**To do:** Repeat every entry word for word, but leave the images out of your copy.

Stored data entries
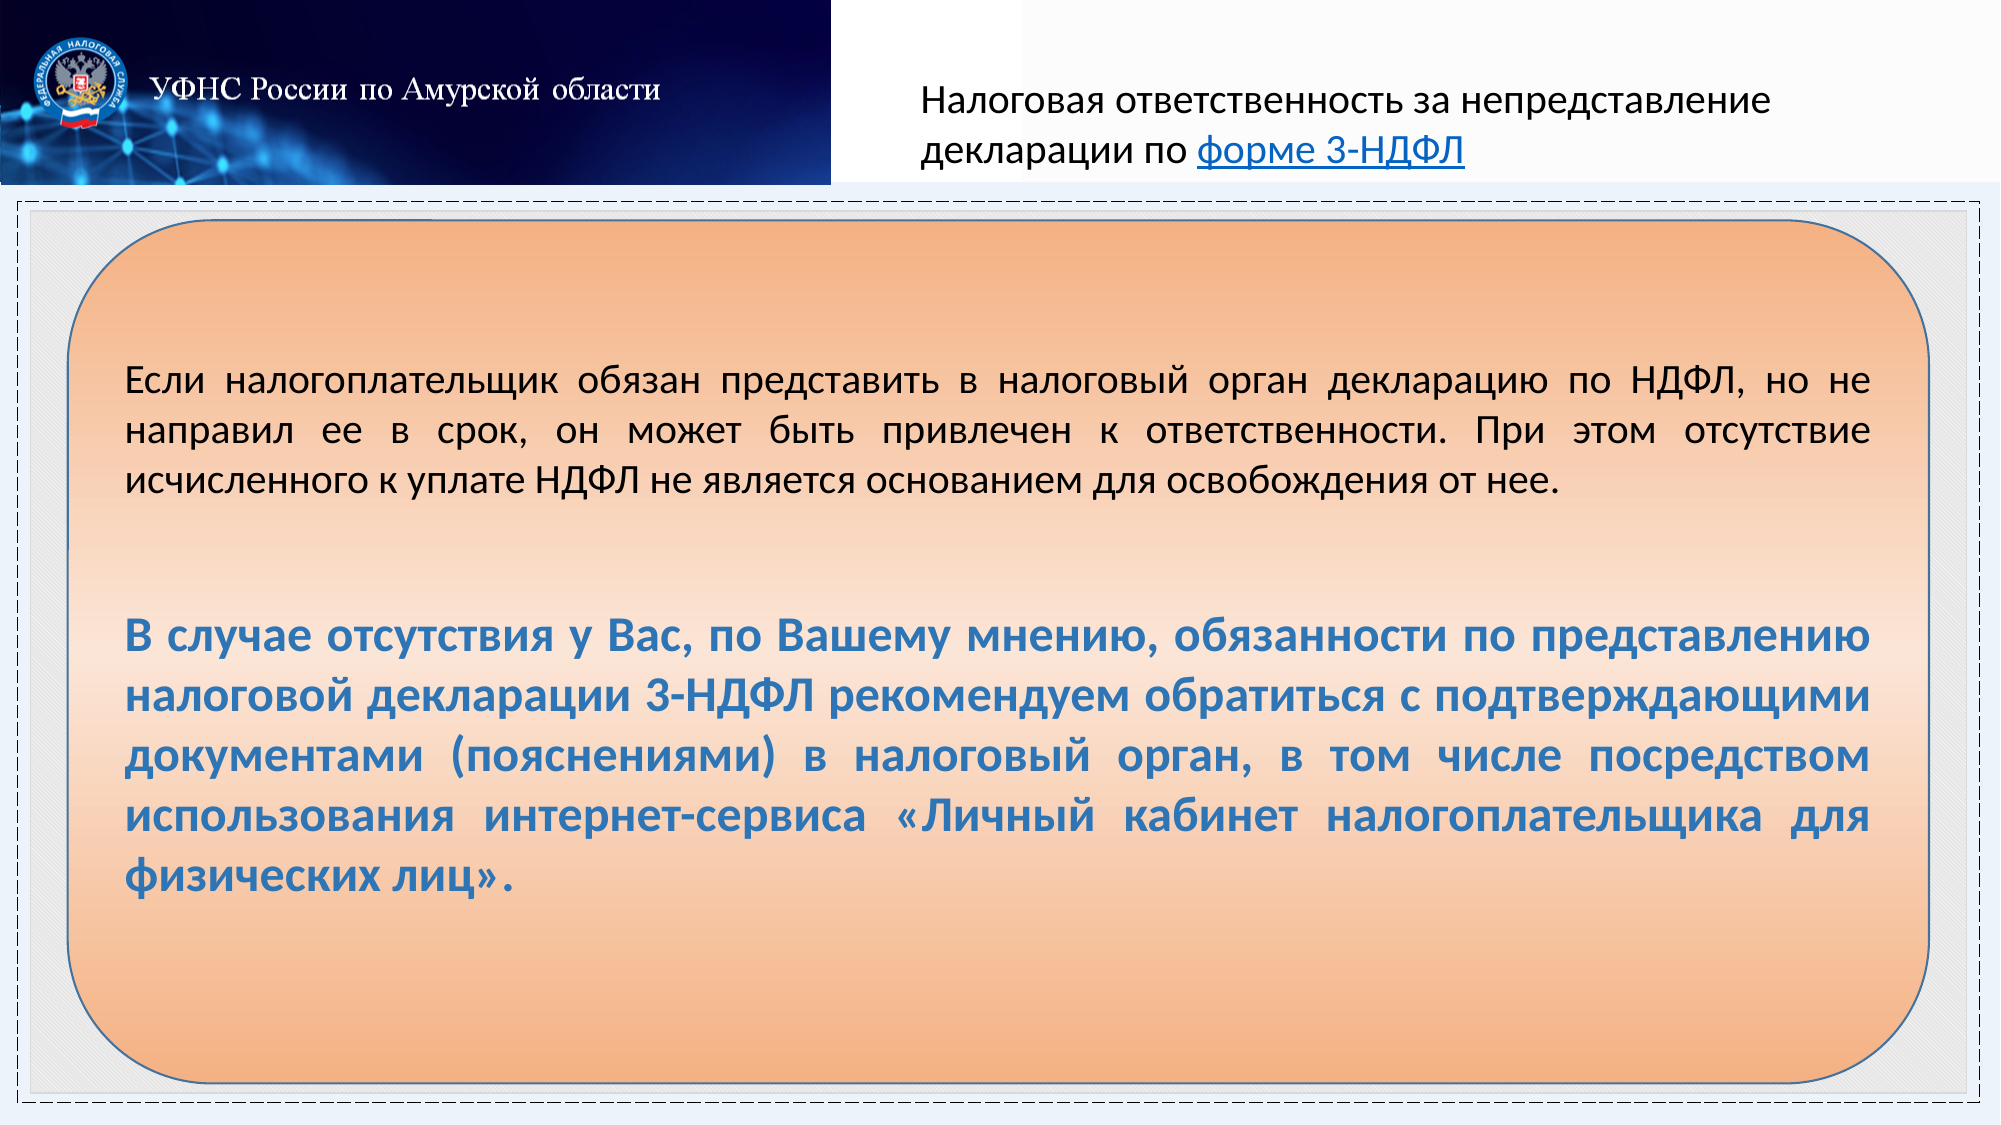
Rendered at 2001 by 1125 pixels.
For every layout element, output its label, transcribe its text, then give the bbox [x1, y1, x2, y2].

text_box [849, 12, 1954, 177]
text_box Налоговая ответственность за непредставление декларации по форме 3-НДФЛ [905, 64, 1906, 180]
picture [0, 0, 833, 186]
text_box [17, 201, 1980, 1103]
chart [29, 210, 1968, 1094]
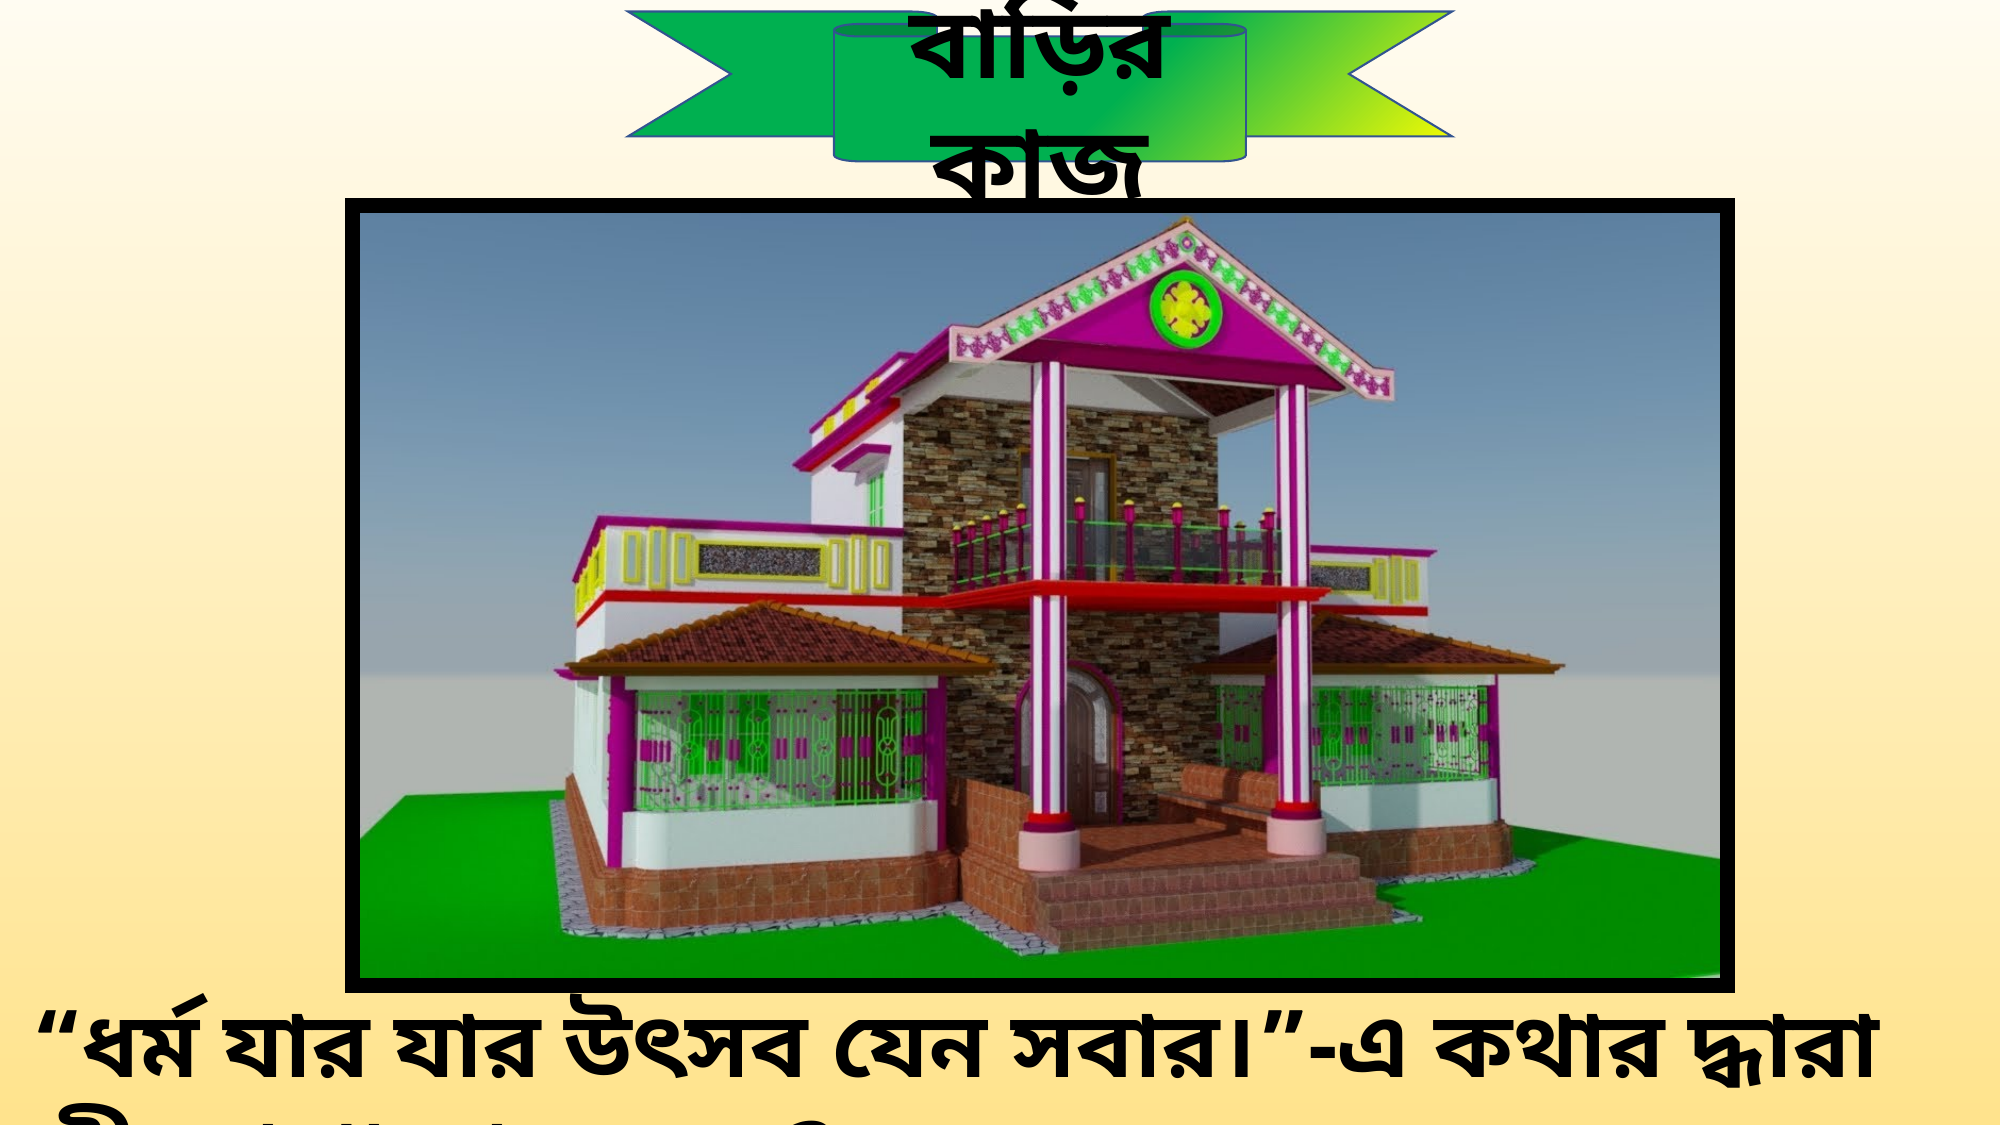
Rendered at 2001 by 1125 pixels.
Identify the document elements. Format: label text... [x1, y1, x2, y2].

text_box “ধর্ম যার যার উৎসব যেন সবার।”-এ কথার দ্ধারা কী বোঝানো হয়েছে? [16, 978, 2000, 1125]
picture [359, 212, 1721, 979]
text_box বাড়ির কাজ [624, 10, 1456, 163]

**Result for this exercise:**
Rendered at 2001 by 1125 pixels.
For every layout element, output its label, transcribe its text, then give the bbox [x1, y1, x2, y2].

text_box [849, 12, 1954, 177]
text_box Налоговая ответственность за непредставление декларации по форме 3-НДФЛ [905, 64, 1906, 180]
picture [0, 0, 833, 186]
text_box [17, 201, 1980, 1103]
chart [29, 210, 1968, 1094]
Rendered at 2001 by 1125 pixels.
Identify the document elements. Format: label text... [x1, y1, x2, y2].

text_box “ধর্ম যার যার উৎসব যেন সবার।”-এ কথার দ্ধারা কী বোঝানো হয়েছে? [16, 978, 2000, 1125]
picture [359, 212, 1721, 979]
text_box বাড়ির কাজ [624, 10, 1456, 163]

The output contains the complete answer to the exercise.